Rural areas tend to be better at helping children in poor families earn more when they are adults. Rural areas overall have stronger civic institutions and they are less segregated racially and economically.
The culture that is good for the new economy is not often the culture that is good for children in poor families. Three quarters of the central city counties in metro areas of a million or more have community cultures detrimental to children in poor families.
Presented in partnership with:
Below is a YouTube presentation by John Friedman that covers much of the same material as the webinar.
Tim Marema, vice president, Center for Rural Strategies and editor, Daily Yonder
Tim is editor of The Daily Yonder, a national news platform covering rural America.

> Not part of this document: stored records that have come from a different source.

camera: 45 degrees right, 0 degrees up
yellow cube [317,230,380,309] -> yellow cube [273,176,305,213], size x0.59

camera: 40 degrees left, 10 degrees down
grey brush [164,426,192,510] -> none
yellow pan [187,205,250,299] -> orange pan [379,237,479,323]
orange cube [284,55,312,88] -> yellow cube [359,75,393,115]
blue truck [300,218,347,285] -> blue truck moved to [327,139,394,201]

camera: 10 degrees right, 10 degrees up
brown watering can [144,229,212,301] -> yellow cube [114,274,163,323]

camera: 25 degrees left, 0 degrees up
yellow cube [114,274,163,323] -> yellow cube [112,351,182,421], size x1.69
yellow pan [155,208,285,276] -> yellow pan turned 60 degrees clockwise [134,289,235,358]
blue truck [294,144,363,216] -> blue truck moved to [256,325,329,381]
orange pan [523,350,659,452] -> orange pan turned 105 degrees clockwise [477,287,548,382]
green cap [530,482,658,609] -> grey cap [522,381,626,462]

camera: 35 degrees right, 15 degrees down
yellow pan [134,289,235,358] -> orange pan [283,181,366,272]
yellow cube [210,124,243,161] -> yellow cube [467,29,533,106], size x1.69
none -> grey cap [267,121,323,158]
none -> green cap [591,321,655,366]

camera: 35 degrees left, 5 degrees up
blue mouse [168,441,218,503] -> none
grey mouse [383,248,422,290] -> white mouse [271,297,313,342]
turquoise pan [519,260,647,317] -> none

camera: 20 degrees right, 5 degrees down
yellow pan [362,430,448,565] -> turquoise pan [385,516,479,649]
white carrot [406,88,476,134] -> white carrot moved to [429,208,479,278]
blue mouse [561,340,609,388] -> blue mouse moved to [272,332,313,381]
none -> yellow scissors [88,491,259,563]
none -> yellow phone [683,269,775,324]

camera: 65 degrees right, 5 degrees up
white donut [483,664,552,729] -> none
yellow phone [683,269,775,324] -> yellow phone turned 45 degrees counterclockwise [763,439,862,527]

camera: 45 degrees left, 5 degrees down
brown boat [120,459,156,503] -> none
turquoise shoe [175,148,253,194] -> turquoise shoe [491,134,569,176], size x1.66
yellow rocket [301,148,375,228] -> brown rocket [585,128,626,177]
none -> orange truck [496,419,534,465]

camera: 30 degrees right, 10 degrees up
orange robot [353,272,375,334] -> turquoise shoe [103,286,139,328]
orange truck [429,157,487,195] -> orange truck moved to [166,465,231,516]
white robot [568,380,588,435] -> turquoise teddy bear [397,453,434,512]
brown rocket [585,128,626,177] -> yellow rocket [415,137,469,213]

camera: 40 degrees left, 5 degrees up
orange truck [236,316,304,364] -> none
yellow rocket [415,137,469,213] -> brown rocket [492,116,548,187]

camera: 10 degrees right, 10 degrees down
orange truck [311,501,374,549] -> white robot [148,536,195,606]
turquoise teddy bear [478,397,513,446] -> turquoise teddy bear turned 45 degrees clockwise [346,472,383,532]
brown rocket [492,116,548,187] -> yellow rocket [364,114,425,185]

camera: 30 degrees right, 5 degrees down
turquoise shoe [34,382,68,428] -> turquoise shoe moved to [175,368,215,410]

With a paid and volunteer staff of correspondents around the country, the Daily Yonder provides rural perspectives on national news and explores the nation’s diverse rural cultures, economies, politics, and more. The Daily Yonder is published by the Center for Rural Strategies, a nonprofit organization. Tim has worked in weekly and daily newspapers and is a graduate of Berea (KY) College. He holds a master’s degree in journalism from the University of North Carolina at Chapel Hill.
Bill Bishop, founding co-editor and contributing editor, Daily Yonder
Bill is the author of The Big Sort: Why the Clustering of America is Tearing Us Apart (Houghton Mifflin Co., 2008), which examines political segregation and social segmentation. He was a writer on the special projects team at the Austin (Texas) American-Statesman and associate editor and columnist for the Lexington (Kentucky) Herald-Leader. Bishop has worked as a reporter at The Mountain Eagle, a weekly newspaper in the coalfields of Eastern Kentucky, served in several political campaigns and spent five years as a free-lance writer specializing in the coal industry. He was a finalist for the Pulitzer Prize in editorial writing in 1989 and won the Gerald Loeb Award for commentary on business and economics in 1996 and was a finalist in 1998. Bill is a graduate of Duke University.
John N. Friedman, associate professor economics and international affairs and public policy at Brown University and a principal investigator at the CLIMB Initiative and policy director of the Equality of Opportunity Project.
John’s research brings together theory and data, harnessing the power of large administrative datasets to yield policy-relevant insights on a wide range of topics, including taxation, healthcare, and education quality. His work has appeared in top academic journals as well as in major media outlets. His most well-known papers estimate the long-term effects of teachers on student outcomes such as college attendance and earnings; in just one year, a great teacher can raise the lifetime earnings of a single class of students by nearly $1.5 million. This work was cited by President Obama in his 2012 State of the Union Address. Friedman has also worked as special assistant to the President for economic policy at the National Economic Council in the White House from 2013-2014. He holds a PhD in economics, an AM in statistics, and a BA in economics, all from Harvard University. He is a faculty research fellow at the National Bureau of Economic Research.
Fran Stoddard, moderator
A national award-winning producer of video programs, Fran produced and hosted a popular interview program on Vermont Public Television for more than a decade. She frequently serves as moderator for community events and has served on numerous non-profit boards.